Tarea 1 – De la nota sobre los celulares en Italia, reproduce sin cambios todo lo que va desde "Queda así en" hasta "podrán venderle nuevos?".
Tarea 2 – En la nota sobre los celulares en Italia, ¿cuántos clientes dice tener Vodafone?
Tarea 3 – Resume en dos oraciones la nota sobre los celulares en Italia.

Texto para revisar –
┌──

Todo italiano tiene su teléfono celular
Existen unos 57,5 millones de aparatos
1 minuto de lectura'
ROMA.-La famosa celularmanía italiana -esa pasión por el telefonito que desde hace varios años asombra hasta al turista más tecnológico que pisa la península- alcanzó un nuevo récord. Una investigación del Estudio e-Media calculó ayer que en el país hay cien celulares por cada cien habitantes, es decir, un celular por cabeza. Una cifra increíble, equivalente a 57 millones y medio de usuarios, según las compañías que manejan la red de telefonía móvil, es decir, un número superior al de habitantes que tiene Italia, sobre la base del último censo.
Vodafone declara tener 21.130.000 clientes; Wind, más de 10 millones; Tre -el primer operador de videofonía-, al menos 700.000, y Tim, la empresa líder, al menos 26 millones. La suma de esas cifras supera los 57 millones, un número que lleva a Italia a la cabeza de los países europeos con más celulares per cápita, seguida por Alemania, donde se registran 79 celulares cada cien personas; Bélgica, 77%, o Francia, 68 por ciento.
En 1999, Italia sorprendió en el Viejo Continente, porque los "telefonini" habían alcanzado los 26 millones de usuarios, algo que significaba más usuarios de celulares que líneas telefónicas fijas, y que los sociólogos explicaban con "el amor al diálogo de los italianos".
En un nuevo récord que habla de una verdadera celulardependencia -que puede llegar a enervar porque el "telefonini" suena siempre, a todo volumen y con las melodías más insoportables, hasta en sitios públicos-, el diario La Repubblica destacó que el fenómeno es aún impresionante si se considera que de la torta de población italiana que habla por celular, hay que eliminar dos fetas. Las personas de más de 75 años -casi 5 millones de usuarios- que casi no usan el celular, y los niños de menos de 6 años -otros tres millones-.
Queda así en realidad una población telefónicamente activa de unos 50 millones, que está compuesta por gente que tiene dos, y hasta tres, aparatitos. Si bien el dato también habla de un boom de la telefonía móvil, del que las compañías gestoras deben estar más que satisfechas, la otra cara de la moneda es que de ahora en adelante hay que esperarse un escenario difícil, marcado por el desafío. Claro, si todos tienen un celular, o hasta más de uno, ¿a quién podrán venderle nuevos?

└──

[Entradas del conjunto de datos]
┌──

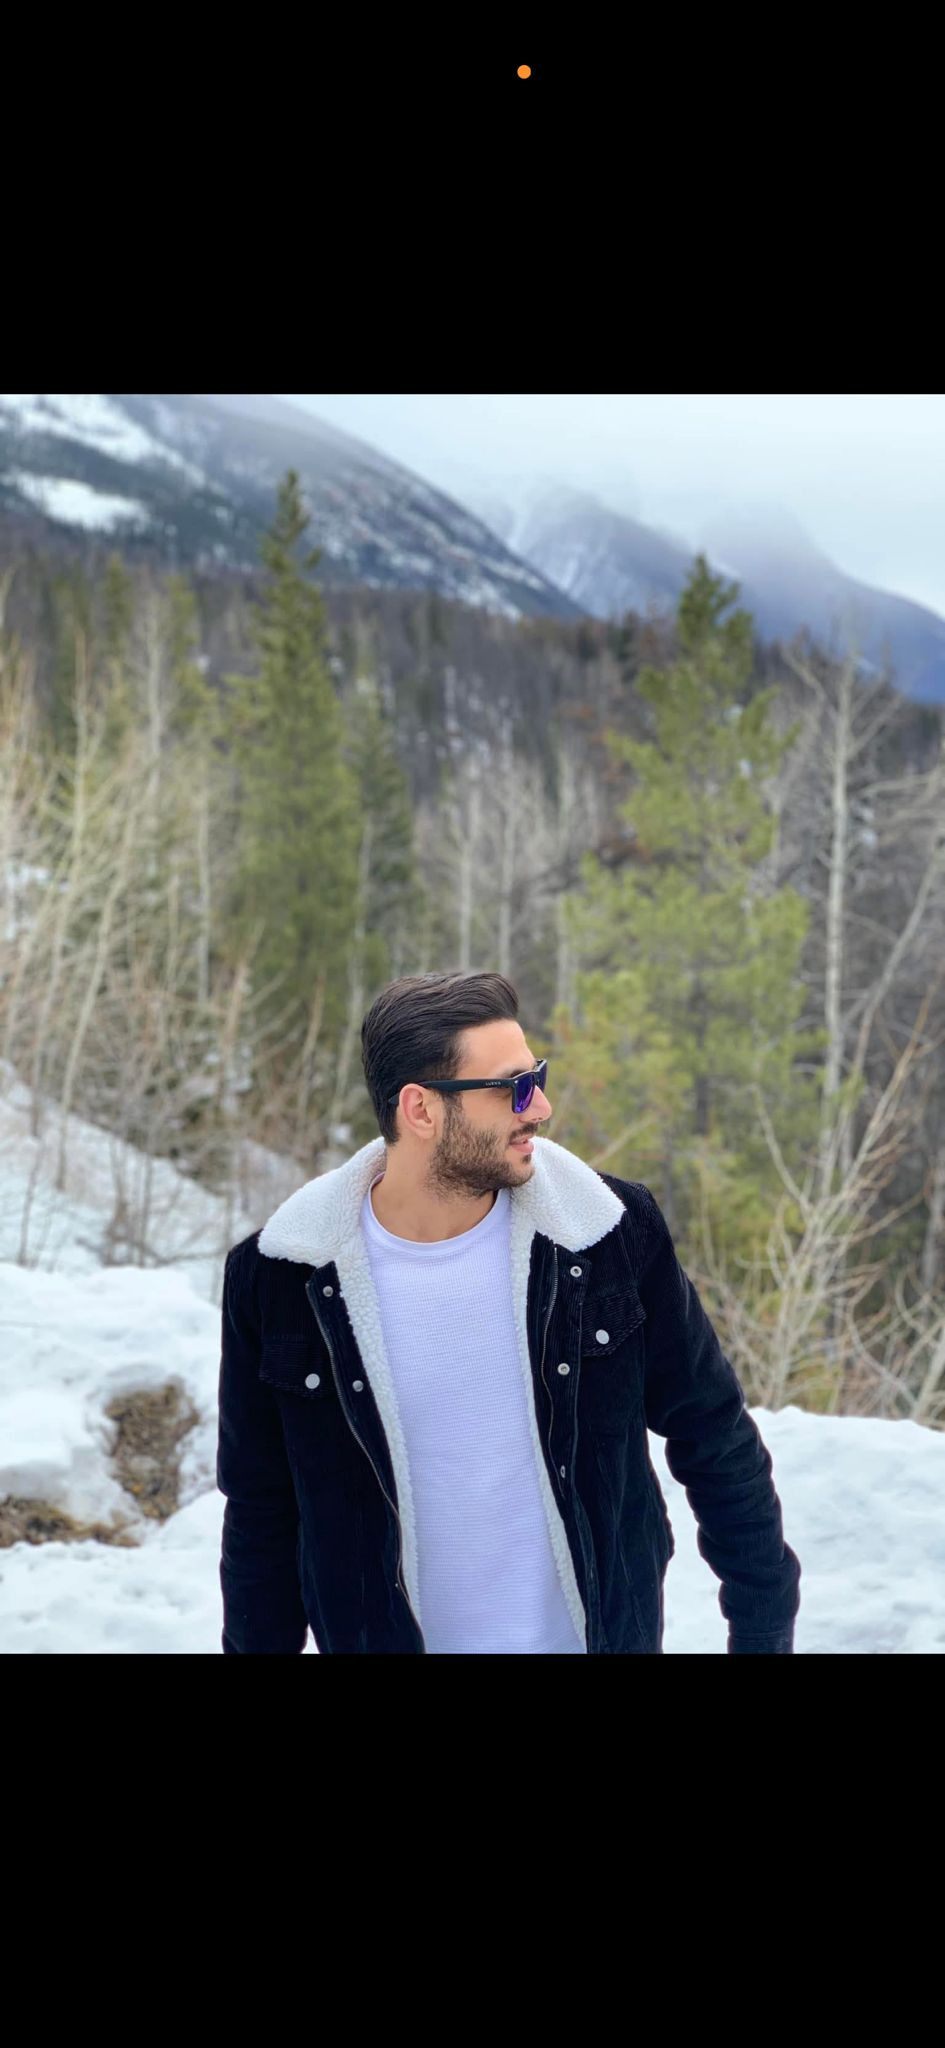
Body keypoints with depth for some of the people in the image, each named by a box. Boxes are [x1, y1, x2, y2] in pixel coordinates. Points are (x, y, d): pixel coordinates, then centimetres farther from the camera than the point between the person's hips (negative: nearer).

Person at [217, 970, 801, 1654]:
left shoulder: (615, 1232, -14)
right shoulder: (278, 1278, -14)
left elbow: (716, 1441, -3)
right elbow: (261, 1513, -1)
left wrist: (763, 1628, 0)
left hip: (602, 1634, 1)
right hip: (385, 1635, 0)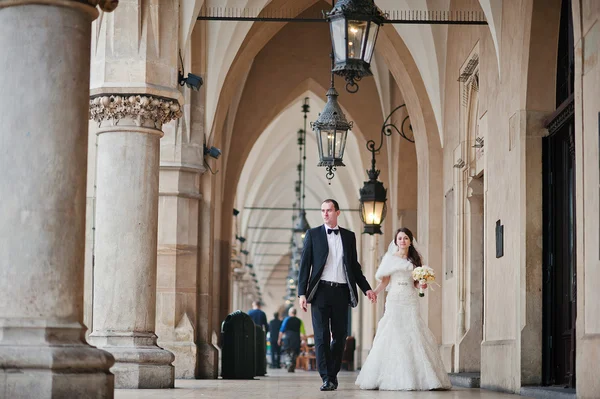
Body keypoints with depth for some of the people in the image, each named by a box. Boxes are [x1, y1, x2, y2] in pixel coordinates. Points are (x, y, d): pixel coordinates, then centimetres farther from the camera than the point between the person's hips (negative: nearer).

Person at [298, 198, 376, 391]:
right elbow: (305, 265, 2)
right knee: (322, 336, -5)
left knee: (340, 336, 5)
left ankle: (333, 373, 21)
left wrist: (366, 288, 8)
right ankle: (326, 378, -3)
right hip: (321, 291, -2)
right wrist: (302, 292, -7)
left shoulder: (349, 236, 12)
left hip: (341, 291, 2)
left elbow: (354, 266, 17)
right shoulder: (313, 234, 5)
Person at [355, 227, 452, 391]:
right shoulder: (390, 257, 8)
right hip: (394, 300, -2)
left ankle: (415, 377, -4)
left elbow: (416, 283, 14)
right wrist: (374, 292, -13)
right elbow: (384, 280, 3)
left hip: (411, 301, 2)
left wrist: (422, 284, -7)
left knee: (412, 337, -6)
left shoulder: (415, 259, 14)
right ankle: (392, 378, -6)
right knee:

└──

Resultado 1 –
Queda así en realidad una población telefónicamente activa de unos 50 millones, que está compuesta por gente que tiene dos, y hasta tres, aparatitos. Si bien el dato también habla de un boom de la telefonía móvil, del que las compañías gestoras deben estar más que satisfechas, la otra cara de la moneda es que de ahora en adelante hay que esperarse un escenario difícil, marcado por el desafío. Claro, si todos tienen un celular, o hasta más de uno, ¿a quién podrán venderle nuevos?

Resultado 2 – 21.130.000 clientes.

Resultado 3 – Según un estudio de e-Media, en Italia hay cien celulares por cada cien habitantes, unos 57,5 millones de aparatos, lo que pone al país a la cabeza de Europa en celulares por persona, por delante de Alemania, Bélgica y Francia. Si se descuenta a los mayores de 75 años y a los menores de 6, quedan unos 50 millones de personas activas, muchas con dos o tres aparatos, y por eso las compañías tienen por delante el desafío de a quién venderle celulares nuevos.